EDITO : Unis contre la République
Les raisons fournies par les pourfendeurs du report de la Présidentielle suscitent des interrogations.
Elles semblent très réductrices et simplistes pour convaincre sur le rejet par une partie de l’opposition de l’abrogation du décret 2023-2283.
En effet, quel chef d’Etat prendrait le risque de se mettre à dos une bonne partie de l’opinion nationale et des responsables de son propre camp pour prolonger de 10 mois son mandat ?
Par Babacar DIONE
Les arguments de l’opposition et de la société civile politique, unies dans ce combat, sont difficilement convaincantes.
Même si elles bénéficient, il faut le reconnaitre, d’un préjugé favorable auprès de beaucoup de Sénégalais. Et ça se comprend !
Il y a juste quelques semaines le débat sur la probabilité d’une troisième candidature du président Macky Sall avait été agité par ces mêmes acteurs de l’opposition et de la société civile politique avant que le chef de l’Etat n’annonce qu’il ne se représenterait pas. Ils ne se sont pas avoués vaincus.
En remettant ce débat sur la sellette, ils veulent prouver à l’opinion nationale et internationale que le président Macky Sall n’a pas encore tout à fait sorti de son esprit l’idée d’un troisième mandat. Et qu’ils avaient raison d’avoir farouchement exprimé leur opposition. Ils pensent également, pouvoir plus facilement remobiliser les troupes déjà formatées dans la lutte contre une troisième candidature de Macky Sall.
Calculs politiciens
C’est donc en toute logique qu’ils évitent d’utiliser le terme report dans leur argumentaire, ou même de «dérogation» telle que mentionné dans la proposition de loi adoptée par l’Assemblée nationale. Mais insistent davantage sur une volonté de prolongation du mandat du chef de l’Etat.
Pour ces contempteurs du report, la fin justifie les moyens. Quelque soit ce que cela peut coûter de fragiliser nos institutions et de mettre le pays dans le chaos.
On peut certes émettre des doutes quant à la crise institutionnelle que Macky Sall nous a « vendue » pour abroger le décret de convocation du collège électoral. En effet, la procédure n’en est qu’à ses balbutiements, aucun juge n’a encore été convoqué par la commission d’enquête parlementaire pour qu’on puisse parler de crise institutionnelle.
Situation alarmante
Cependant, les soupçons de corruption et de conflits d’intérêt qui pèsent sur des membres du Conseil constitutionnel n’exigent-ils pas qu’on s’arrête pour chercher la vérité ? Sans une enquête froidement menée, on donne libre cours à toutes les supputations et versions imaginables.
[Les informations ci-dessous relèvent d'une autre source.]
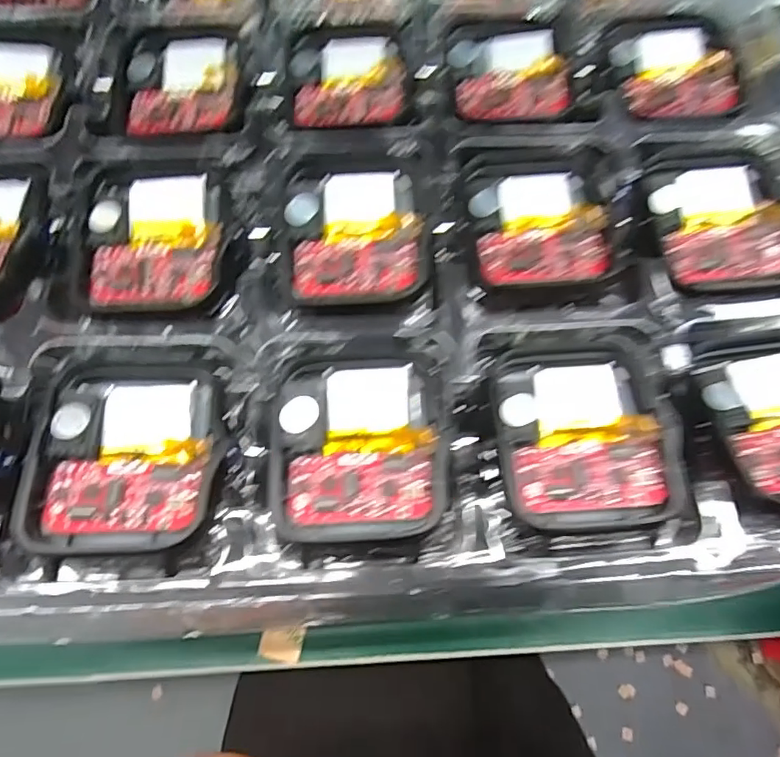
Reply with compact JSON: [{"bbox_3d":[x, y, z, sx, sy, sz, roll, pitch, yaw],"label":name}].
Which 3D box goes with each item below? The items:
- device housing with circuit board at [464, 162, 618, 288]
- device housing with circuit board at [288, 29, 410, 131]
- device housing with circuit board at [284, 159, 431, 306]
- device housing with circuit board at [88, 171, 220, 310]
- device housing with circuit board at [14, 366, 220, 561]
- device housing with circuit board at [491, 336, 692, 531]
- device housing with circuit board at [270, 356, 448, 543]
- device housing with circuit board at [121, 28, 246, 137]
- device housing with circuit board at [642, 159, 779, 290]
[{"bbox_3d":[0.040,-0.041,0.137,0.036,0.004,0.037,-3,69,-1],"label":"device housing with circuit board"},{"bbox_3d":[-0.013,-0.090,0.157,0.035,0.004,0.040,-5,70,-1],"label":"device housing with circuit board"},{"bbox_3d":[-0.008,-0.039,0.136,0.035,0.006,0.040,-5,70,-1],"label":"device housing with circuit board"},{"bbox_3d":[-0.060,-0.036,0.135,0.032,0.005,0.036,-5,70,-1],"label":"device housing with circuit board"},{"bbox_3d":[-0.056,0.016,0.113,0.036,0.010,0.041,3,70,1],"label":"device housing with circuit board"},{"bbox_3d":[0.044,0.011,0.120,0.038,0.007,0.043,-4,70,-1],"label":"device housing with circuit board"},{"bbox_3d":[-0.007,0.015,0.117,0.037,0.006,0.040,-1,69,0],"label":"device housing with circuit board"},{"bbox_3d":[-0.061,-0.089,0.156,0.034,0.004,0.039,-5,70,-1],"label":"device housing with circuit board"},{"bbox_3d":[0.087,-0.041,0.140,0.035,0.004,0.037,0,69,0],"label":"device housing with circuit board"}]

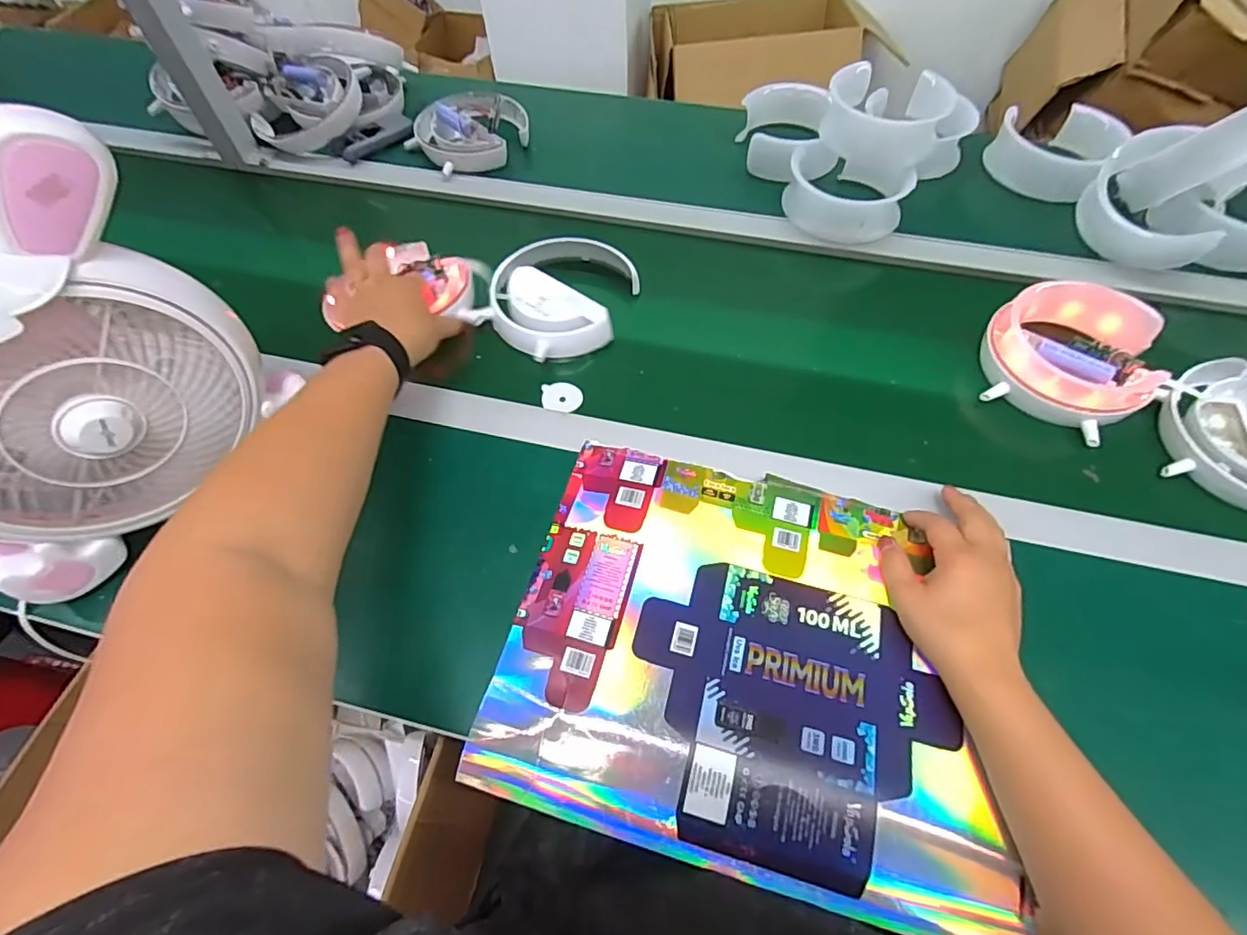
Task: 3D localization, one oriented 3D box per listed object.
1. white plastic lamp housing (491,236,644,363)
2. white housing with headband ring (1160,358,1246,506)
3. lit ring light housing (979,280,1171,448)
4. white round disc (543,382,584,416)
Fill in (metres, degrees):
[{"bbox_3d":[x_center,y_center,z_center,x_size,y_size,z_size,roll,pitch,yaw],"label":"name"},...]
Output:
[{"bbox_3d":[-0.065,-0.189,0.601,0.157,0.032,0.149,0,59,0],"label":"white plastic lamp housing"},{"bbox_3d":[0.581,-0.024,0.506,0.157,0.040,0.157,-32,64,-17],"label":"white housing with headband ring"},{"bbox_3d":[0.440,-0.112,0.547,0.149,0.058,0.152,32,64,18],"label":"lit ring light housing"},{"bbox_3d":[-0.061,-0.070,0.556,0.040,0.005,0.040,0,59,0],"label":"white round disc"}]

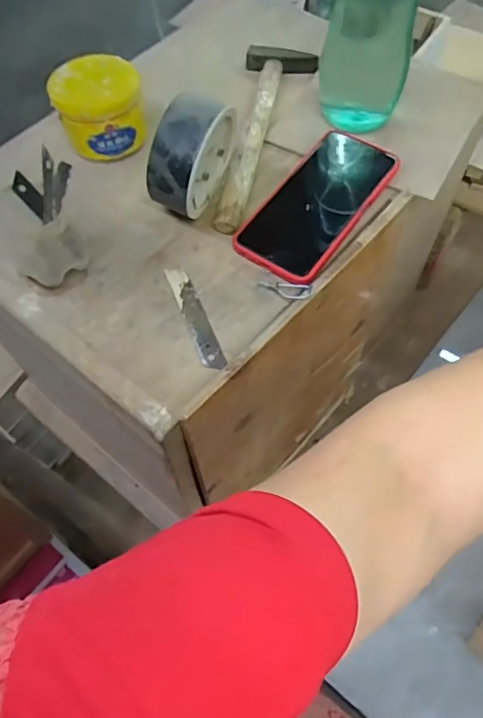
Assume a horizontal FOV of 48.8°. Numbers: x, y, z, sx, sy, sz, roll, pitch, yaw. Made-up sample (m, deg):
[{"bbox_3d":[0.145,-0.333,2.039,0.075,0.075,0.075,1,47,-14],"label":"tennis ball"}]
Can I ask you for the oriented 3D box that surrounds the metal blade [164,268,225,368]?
[{"bbox_3d":[-0.038,-0.034,0.431,0.018,0.004,0.099,-20,65,-10],"label":"metal blade"}]

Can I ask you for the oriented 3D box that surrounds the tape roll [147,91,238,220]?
[{"bbox_3d":[-0.036,-0.171,0.445,0.040,0.086,0.095,25,66,15],"label":"tape roll"}]

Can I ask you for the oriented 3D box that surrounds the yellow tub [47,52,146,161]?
[{"bbox_3d":[-0.132,-0.235,0.500,0.076,0.067,0.071,-1,62,2],"label":"yellow tub"}]

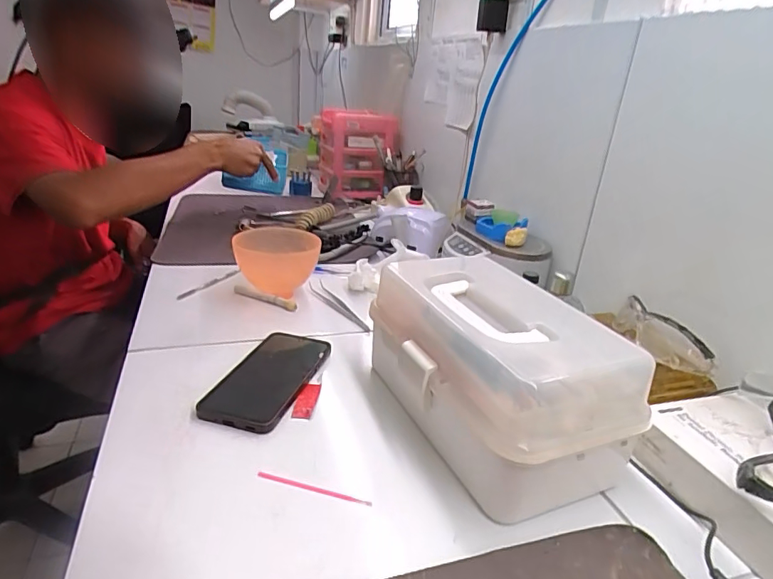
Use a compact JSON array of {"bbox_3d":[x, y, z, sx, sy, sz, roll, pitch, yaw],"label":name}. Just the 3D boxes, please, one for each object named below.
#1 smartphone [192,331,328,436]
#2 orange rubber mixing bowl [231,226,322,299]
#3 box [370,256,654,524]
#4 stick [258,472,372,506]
[{"bbox_3d":[-0.122,0.093,0.528,0.084,0.013,0.166,9,24,10],"label":"smartphone"},{"bbox_3d":[-0.155,-0.037,0.724,0.117,0.086,0.107,4,23,-2],"label":"orange rubber mixing bowl"},{"bbox_3d":[0.093,0.075,0.460,0.155,0.130,0.259,-5,25,-22],"label":"box"},{"bbox_3d":[-0.059,0.160,0.398,0.095,0.004,0.006,9,24,11],"label":"stick"}]

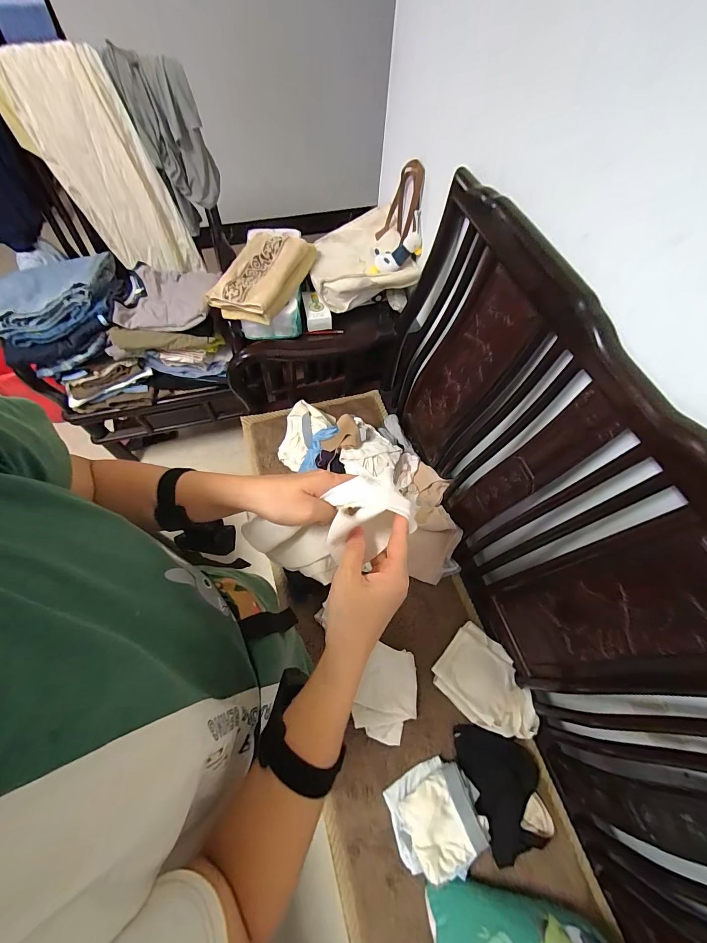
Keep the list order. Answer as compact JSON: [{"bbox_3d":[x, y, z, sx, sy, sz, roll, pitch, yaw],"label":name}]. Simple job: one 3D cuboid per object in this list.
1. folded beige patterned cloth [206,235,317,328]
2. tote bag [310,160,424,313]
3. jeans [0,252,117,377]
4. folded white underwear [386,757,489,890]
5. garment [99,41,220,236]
[{"bbox_3d":[-0.265,-0.608,1.057,0.234,0.084,0.370,16,63,6],"label":"folded beige patterned cloth"},{"bbox_3d":[0.028,-0.743,1.095,0.320,0.295,0.365,-3,63,-4],"label":"tote bag"},{"bbox_3d":[-0.863,-0.504,1.034,0.305,0.174,0.308,-15,64,-10],"label":"jeans"},{"bbox_3d":[0.173,0.721,0.720,0.178,0.057,0.175,-18,65,-11],"label":"folded white underwear"},{"bbox_3d":[-0.577,-1.040,1.142,0.211,0.415,0.116,-26,67,-15],"label":"garment"}]

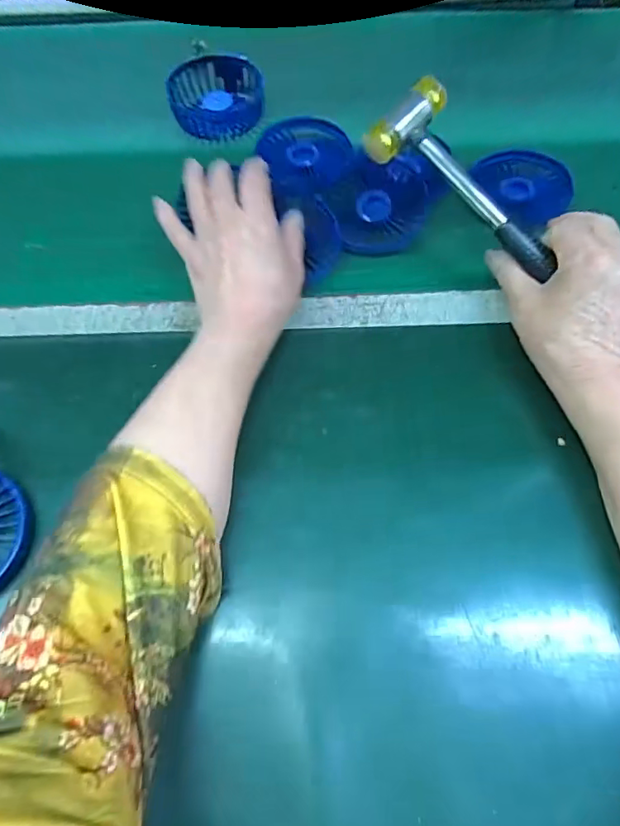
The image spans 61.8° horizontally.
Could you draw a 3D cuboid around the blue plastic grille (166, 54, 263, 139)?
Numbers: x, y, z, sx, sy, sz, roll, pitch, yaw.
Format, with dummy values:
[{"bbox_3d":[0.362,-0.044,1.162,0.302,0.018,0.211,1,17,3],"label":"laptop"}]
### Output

Le Premier ministre Amadou Ba n’a pu d’ailleurs s’empêcher de faire une sortie dans la presse internationale pour se blanchir. Après qu’un juge constitutionnel a jugé opportun de porter plainte contre X. Cette situation n’est-elle pas assez alarmante ? Doit-on poursuivre le processus en semant déjà les germes de contestations post électorales ?
D’autant plus que la demande de report de la Présidentielle est une volonté exprimée par de nombreux candidats de l’opposition. Beaucoup plus que ceux qui s’opposent aujourd’hui à son report. Ils ont tous récemment souhaité l’arrêt du processus électoral donc, le report du scrutin et, en ont fait part au chef de l’Etat.
Mais au Sénégal, les hommes politiques ne se gênent pas d’avoir deux positions contraires sur un même sujet.
Boubacar Camara, Mimi Touré, Abdourahmane Diouf… et tous les membres de la délégation reçue par le chef de l’Etat étaient des partisans du report bien avant que les députés du Parti démocratique sénégalais (Pds) ne déposent leur proposition de loi.
Par ailleurs, des recours ont été déposés afin de faire invalider la « dérogation » demandée par les députés. Pourquoi, dès lors mettre en péril la vie de Sénégalais en appelant à des manifestations toutes émaillées de violences, y comprises celles autorisées ?
Les initiateurs de ces manifestations sont les seuls responsables de telles dégénérations et devront en payer le prix.
Du côté des autorités, l’appel au dialogue devrait suivre son cours jusqu’au terme de la rencontre. Des actes d’apaisement, comme celui ayant abouti au rétablissement du signal de Walf Tv, doivent également continuer à être posés.
L’objectif principal devant être pour tous, le retour à un processus électoral fiable et la tenue d’une élection libre et transparente.